The Emotions You Don’t Accept May Be Reflected in Your Children
Many attitudes and disorders in our children are just a reflection of the mismanaged emotions you don't accept. If you change, then they may get better.
The best thing a mother can do for her child is to take care of herself. We can’t properly love others if we don’t love ourselves first. That’s why emotions that you don’t accept and that you don’t work on may end up being reflected in your children.
The emotions you don’t accept
Being a mother isn’t an easy job. We have to play many different roles every day and take care of a million different things. However, we’re just regular human beings, and we get tired, frustrated and sometimes lonely or exhausted.
Quite often we deny these feelings. We hide them, because we don’t want to show weakness, and we don’t want to worry our children. We try to keep up the image we’ve developed of being indestructible and unaffected by anything.
So, what do we do? We hide those fears, anxieties, burdens and guilt inside ourselves. Why? Because that’s what we’ve learned to do since we were children. We unconsciously feel that we have no right to complain – it’s an automatic behavior that we hardly notice.
However, the emotions you don’t accept haunt you and continually look for ways to escape. So, it’s likely that these repressed emotions will turn into uncontrollable crying, tiredness, and even illness or physical symptoms.
Your children are your mirror
In their eagerness to surface, these emotions can be reflected in the most loving mirror we have in our lives: our children. During gestation, the mother-child emotional connection is absolute; there’s no separation between them. This bond extends in a deep way until the age of three, with the child feeling all of the mother’s emotions as his or her own.
There’s a theory, called biodecoding, that says that children under 14 don’t get sick, and that they just reflect the mismanaged emotions of the adults they live with. Here are some examples of what this theory says:
- If we have a very nervous newborn baby who cries often, then maybe they’re just reflecting the mother’s unexpressed nervousness and anguish.
- If the parents argue a lot, then the child may have a cough or throat problem.
- When the mother lives through situations that she can’t digest, her little one may have frequent stomach aches or digestive problems.
- A mother who is tired of hearing criticism or complaints may have a baby who has frequent hearing problems or otitis.
- A little one with continuous bronchitis or asthma may show that there’s a toxic environment in the home.
Our children are the mirror that projects what we refuse to accept about ourselves. Their symptoms always speak to us, giving us clues as to what we’re not managing correctly.
What can we do?
The purpose of this theory isn’t to find fault, but rather to make us responsible. It’s to make us aware that it’s in our hands to prevent some of our children’s suffering.
So, what can we do?
First of all, we have to get used to being in touch with our emotions. We need to be able to stop and think about how we’re feeling every moment of the day, how situations affect us and how to accept those negative feelings. We need to see, accept, and embrace them, without trying to deny them. They’re there to teach us something, and to help us change our approach to life.

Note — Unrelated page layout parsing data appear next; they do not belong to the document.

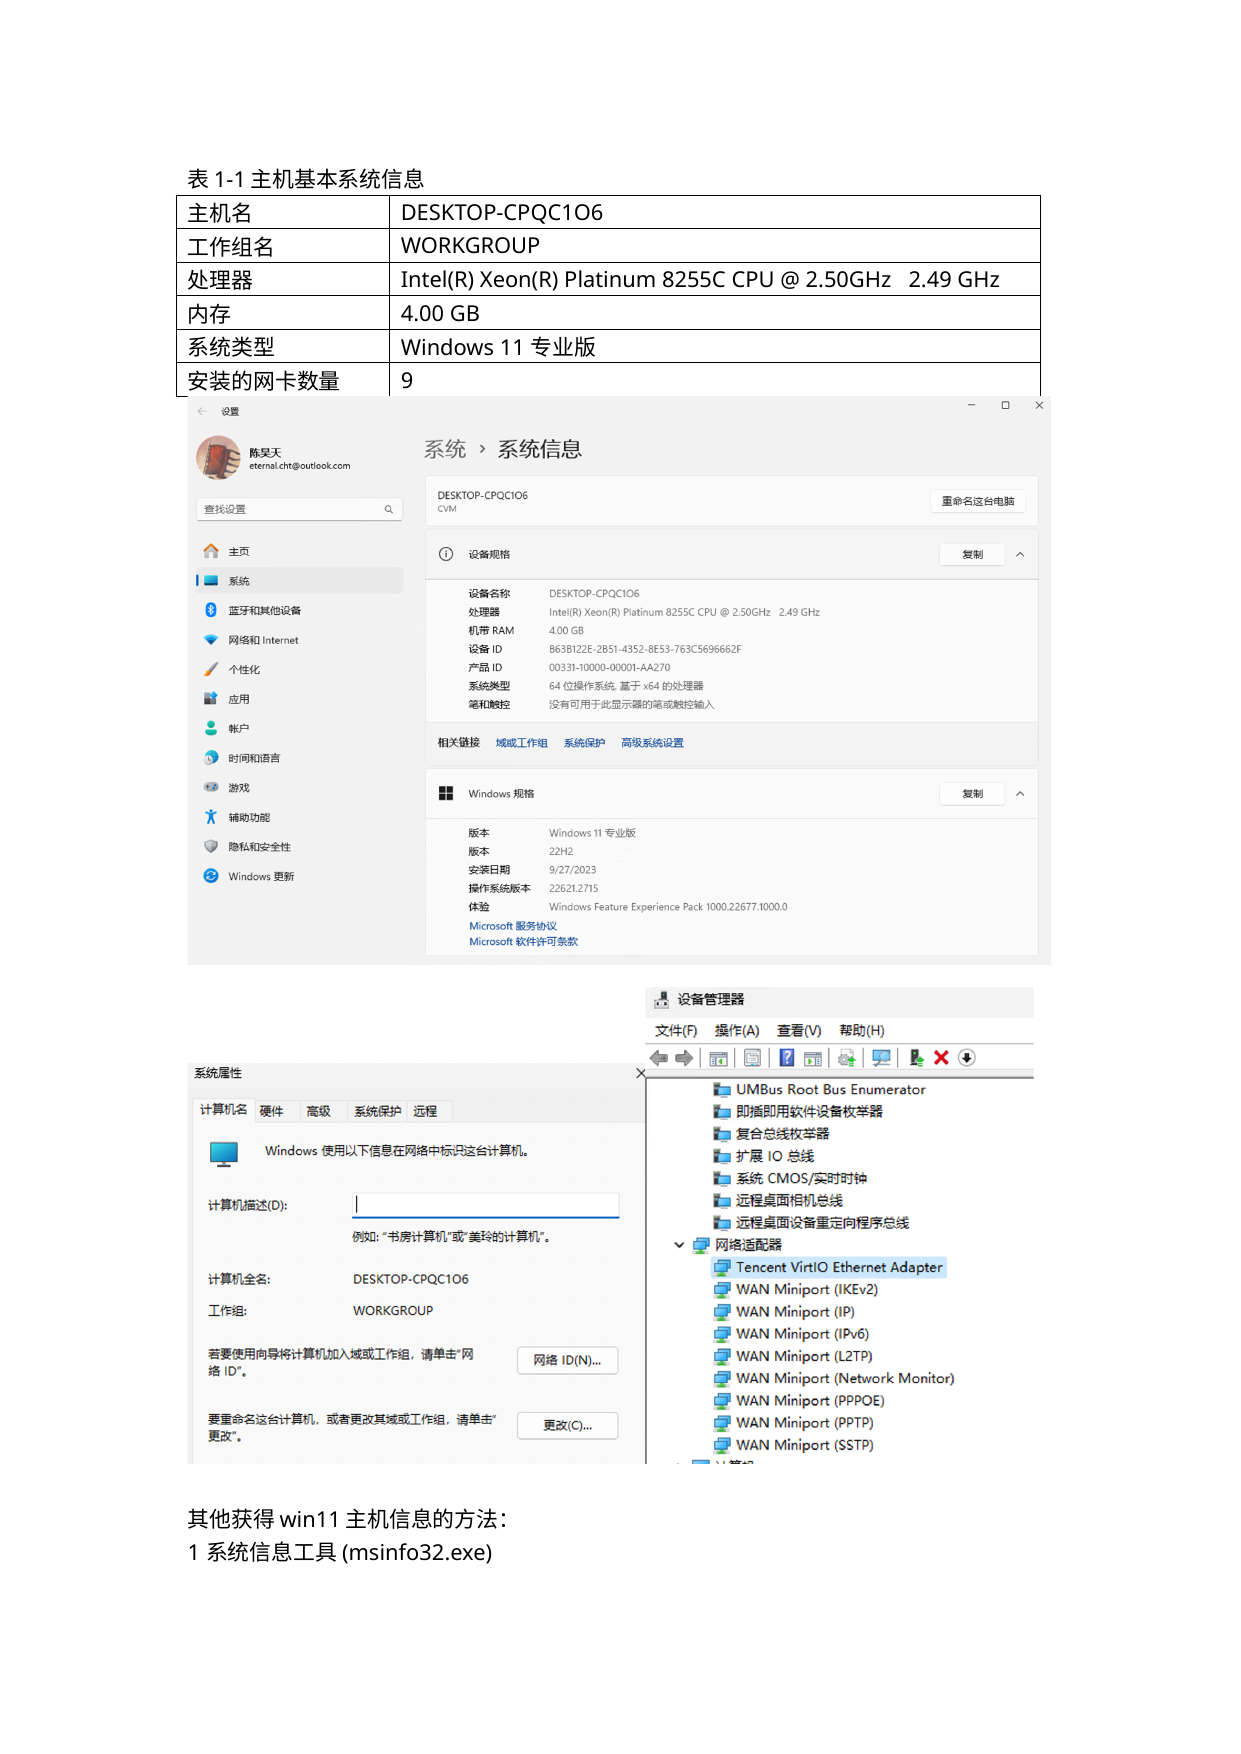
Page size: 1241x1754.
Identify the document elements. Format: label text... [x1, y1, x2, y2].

table_cell Intel(R) Xeon(R) Platinum 8255C CPU @ 2.50GHz 2.49 GHz [390, 263, 1040, 295]
table_header DESKTOP-CPQC1O6 [390, 196, 1040, 228]
picture [187, 396, 1052, 965]
table_cell 4.00 GB [390, 296, 1040, 329]
table_cell Windows 11 专业版 [390, 330, 1040, 362]
table_cell 内存 [177, 296, 389, 329]
table_header 主机名 [177, 196, 389, 228]
table_cell 处理器 [177, 263, 389, 295]
table_cell 安装的网卡数量 [177, 363, 389, 396]
text 表1-1主机基本系统信息 [187, 162, 1053, 194]
picture [187, 987, 1034, 1464]
table_cell 9 [390, 363, 1040, 396]
table_cell WORKGROUP [390, 229, 1040, 262]
text 其他获得win11主机信息的方法： [187, 1502, 1053, 1534]
text 1 系统信息工具 (msinfo32.exe) [187, 1534, 1053, 1567]
table_cell 系统类型 [177, 330, 389, 362]
table_cell 工作组名 [177, 229, 389, 262]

We have to be willing to be self-critical and to modify thought and behavior patterns that are ingrained in us. Perhaps we should learn to forgive more quickly or to worry less. Whatever it is, your change will make a difference in your children’s health.

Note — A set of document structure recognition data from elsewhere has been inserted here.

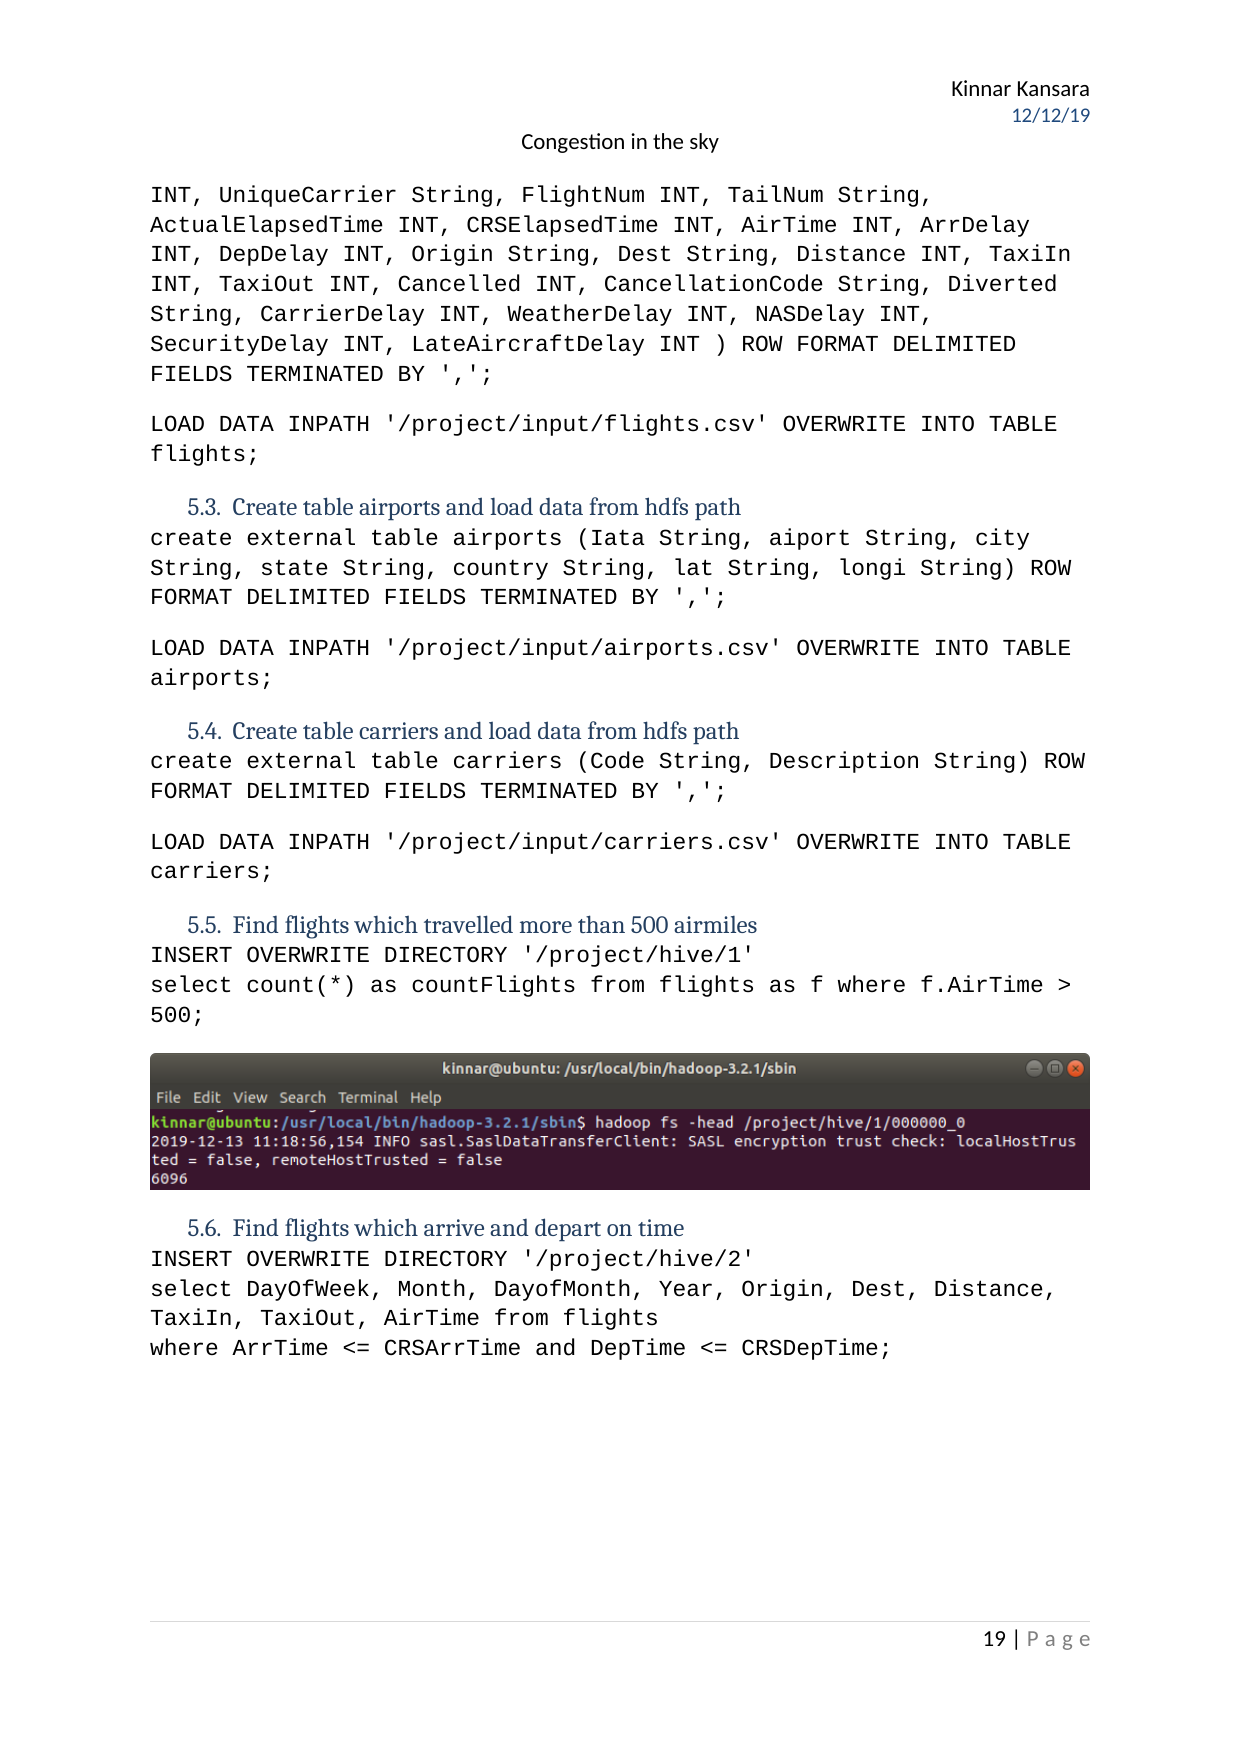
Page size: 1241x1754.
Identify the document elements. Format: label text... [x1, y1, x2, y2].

text select count(*) as countFlights from flights as f where f.AirTime > 500; [150, 973, 1090, 1029]
subtitle Find flights which travelled more than 500 airmiles [187, 911, 1090, 939]
text LOAD DATA INPATH '/project/input/flights.csv' OVERWRITE INTO TABLE flights; [150, 413, 1090, 468]
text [150, 183, 1090, 388]
text INSERT OVERWRITE DIRECTORY '/project/hive/2' [150, 1247, 1090, 1273]
text INSERT OVERWRITE DIRECTORY '/project/hive/1' [150, 943, 1090, 969]
subtitle Find flights which arrive and depart on time [187, 1214, 1090, 1243]
subtitle Create table airports and load data from hdfs path [187, 493, 1090, 522]
picture [150, 1053, 1090, 1190]
subtitle Create table carriers and load data from hdfs path [187, 717, 1090, 745]
text create external table airports (Iata String, aiport String, city String, state String, country String, lat String, longi String) ROW FORMAT DELIMITED FIELDS TERMINATED BY ','; [150, 526, 1090, 612]
text LOAD DATA INPATH '/project/input/carriers.csv' OVERWRITE INTO TABLE carriers; [150, 830, 1090, 886]
text create external table carriers (Code String, Description String) ROW FORMAT DELIMITED FIELDS TERMINATED BY ','; [150, 750, 1090, 805]
text where ArrTime <= CRSArrTime and DepTime <= CRSDepTime; [150, 1336, 1090, 1362]
text select DayOfWeek, Month, DayofMonth, Year, Origin, Dest, Distance, TaxiIn, TaxiOut, AirTime from flights [150, 1277, 1090, 1333]
text LOAD DATA INPATH '/project/input/airports.csv' OVERWRITE INTO TABLE airports; [150, 636, 1090, 692]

The next thing is to be determined to make time for ourselves. Finding time to be alone and do the activities that make us feel good is vital. Remember, you’ll always be a better mother if you’re a happy woman.
Being emotionally balanced
This will help you to be emotionally balanced, and to face any difficulties in a calm and conscious way. You need to develop the ability to decide how you want to feel about a certain situation. Learn how to manage it in a mature way and not to react as you’re letting yourself be controlled and swept along by it.
If your child still gets sick, ask yourself: “What happened to my emotions in the last few days? What situations overcame me, upset me, or hurt me?” When you become aware of the conflict and start working on it, then your child won’t need to be concerned about it and its symptoms may disappear. The best gift you can give them is to take care of yourself.
Having said all this, you can’t explain away all illnesses or conditions by your emotions, and you should always consult your doctor first when your child manifests any worrying symptoms. Have a read of the article and see whether you think it applies to you, and how you can work on the emotions you don’t accept.